Segundo a Organização Mundial da Saúde (OMS), o Brasil possui uma taxa de gravidez na adolescência acima da média latino americana. Para efeito de comparação, o índice brasileiro é 64, enquanto o de um país desenvolvido como o Canadá é 11,3 e de um país em crise como a Venezuela é de 80,6. Conclui-se que medidas precisam ser tomadas para reduzir esse fenômeno, o qual, normalmente é causado pela desinformação dos jovens.

Por certo que a adolescência não é um momento adequado para se gerar uma criança. Nessa faixa etária, é raro que os indivíduos tenham uma colocação profissional segura que os permita sustentar uma família. Ademais, a gravidez na adolescência traz consigo perigos para a saúda da jovem, sejam durante o parto, sejam problemas psicossociais como ansiedade e depressão.

Por outro lado, os jovens têm dificuldade de conversar sobre sexo e métodos contraceptivos com os adultos. Segundo a doutora Philippa Gordon, é comum as adolescentes desconhecerem o quão fácil é para que elas engravidem. Por isso, a melhor forma de combater esse problema é por meio da informação, tanto sobre as formas de se previnir a gravidez, quanto as consequências negativas advindas dessa situação.

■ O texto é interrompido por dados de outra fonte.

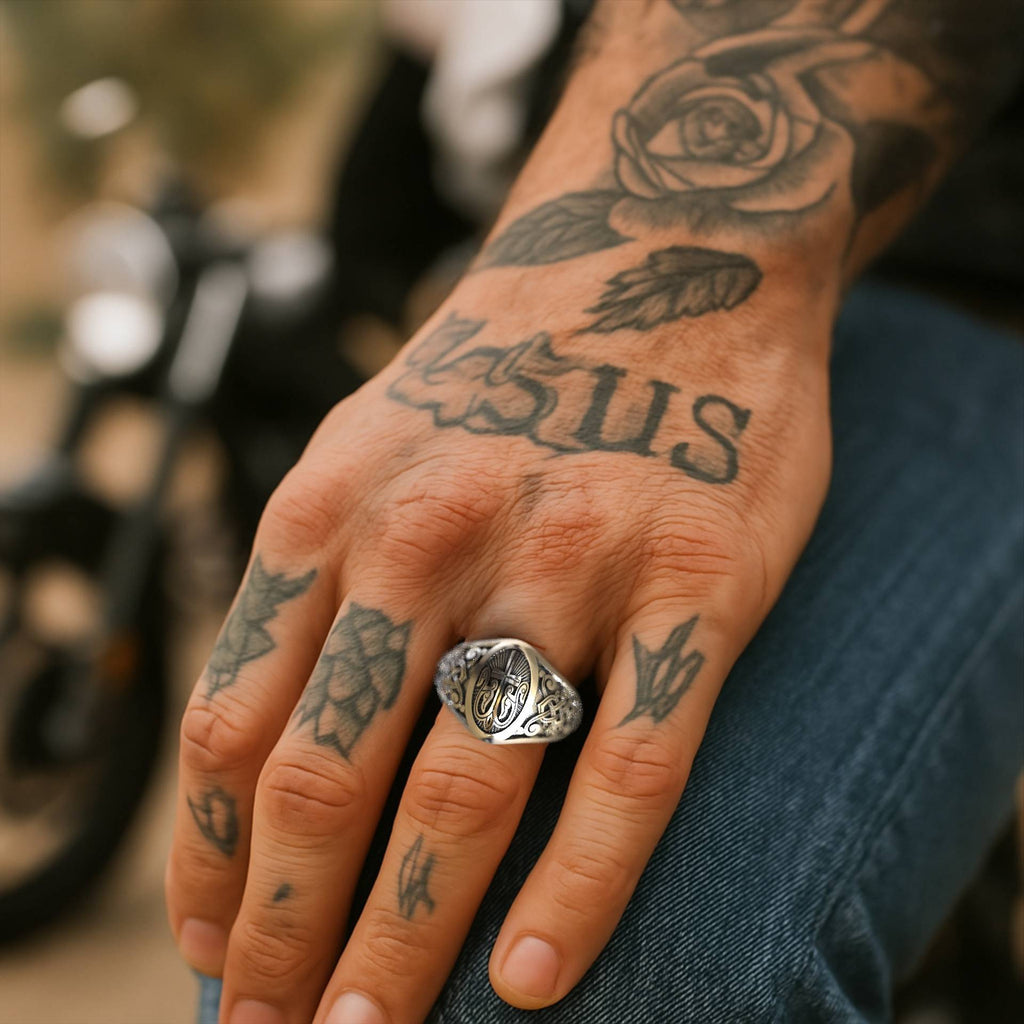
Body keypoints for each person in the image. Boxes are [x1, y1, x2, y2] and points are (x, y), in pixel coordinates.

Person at [165, 1, 1024, 1021]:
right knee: (317, 849)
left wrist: (637, 257)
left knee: (567, 983)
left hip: (951, 263)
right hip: (500, 238)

Em suma, o Estado precisa intervir para que a taxa de gravidez na adolescência seja reduzida. Para isso, o Ministério da Educação em conjunto com o Poder Legislativo deveriam estabelecer uma lei que obriga as escolas a reservarem uma semana do ano apenas para ensinar sobre sexualidade e métodos contraceptivos aos adolescentes de 15 a 19 anos. Dessa forma, espera-se que esses jovem fiquem informados sobre o assunto e tomem a decisão consciente de evitar a gravidez na faixa etária em que estão.